**Task statement**:
At the line containing "camera: 10 degrees right, 5 degrees up", begin retyping, and continue word for word until the records below run out.

Data entries

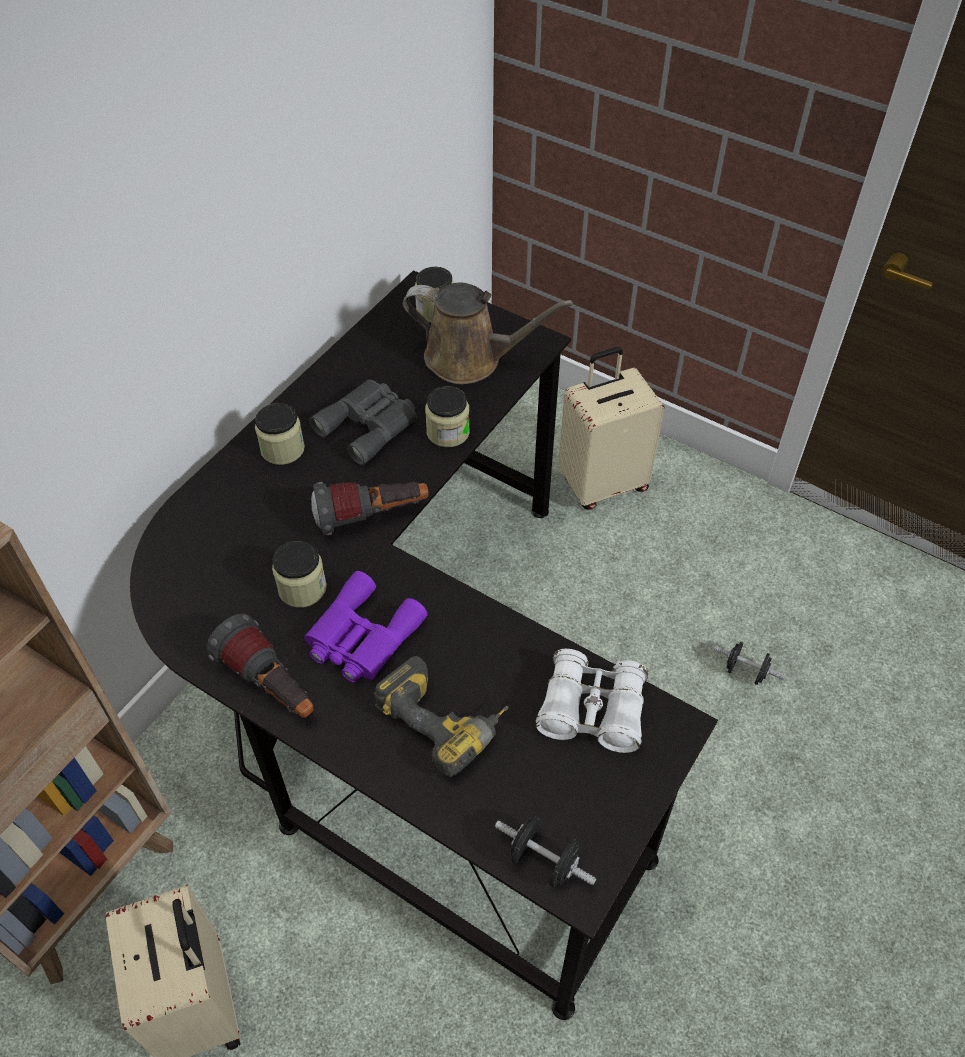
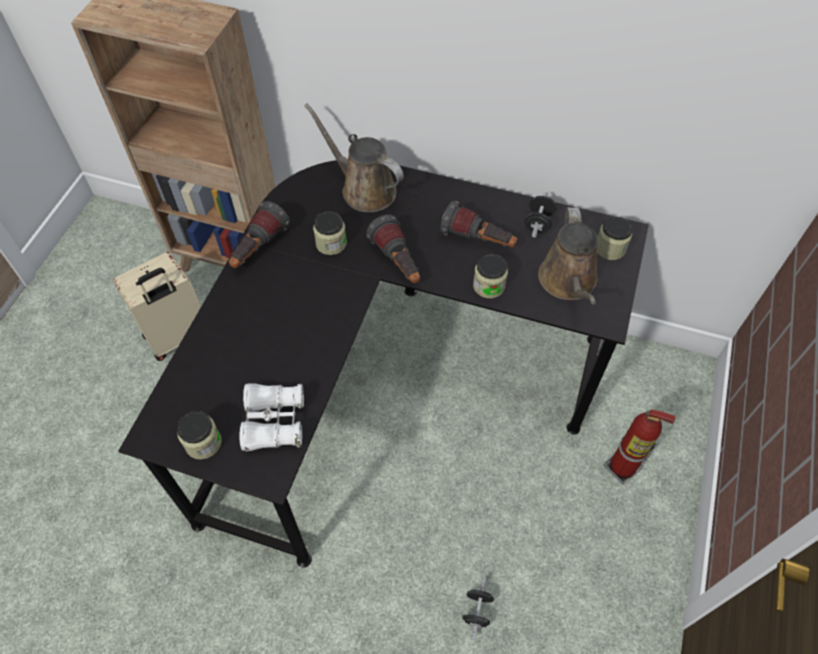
camera: 75 degrees right, 5 degrees up
(215, 528) = (364, 189): none -> brown watering can
(282, 449) = (438, 201): jar -> jar (203, 442)
(361, 637) = (302, 282): purple binoculars -> none
(370, 425) = (478, 240): grey binoculars -> flashlight
(445, 719) = (252, 341): power drill -> none
(544, 861) = (164, 414): black dumbbell -> black dumbbell (538, 223)
(602, 482) = (622, 468): beige suitcase -> fire extinguisher

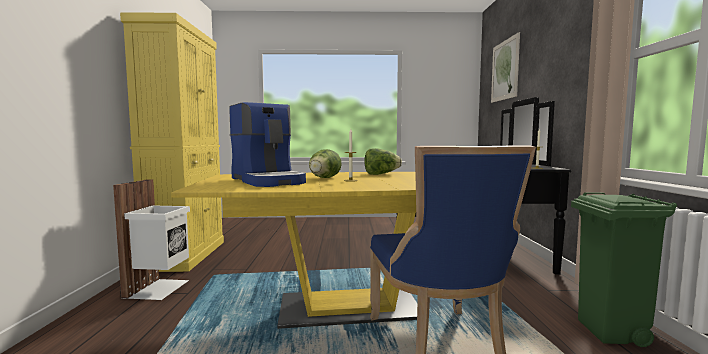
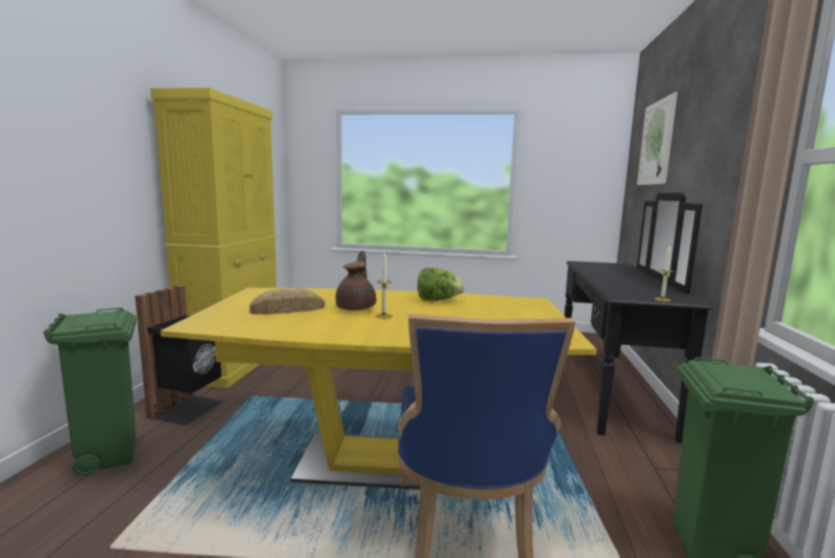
camera: 10 degrees right, 5 degrees up
(96, 329) = (109, 456): none -> green trash can
(160, 288) = (189, 409): white trash can -> black trash can
(268, 181) = (288, 309): coffee machine -> bread
(324, 178) = (357, 308): lettuce -> brown teapot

**Task output**:
camera: 10 degrees right, 5 degrees up
(96, 329) = (109, 456): none -> green trash can
(160, 288) = (189, 409): white trash can -> black trash can
(268, 181) = (288, 309): coffee machine -> bread
(324, 178) = (357, 308): lettuce -> brown teapot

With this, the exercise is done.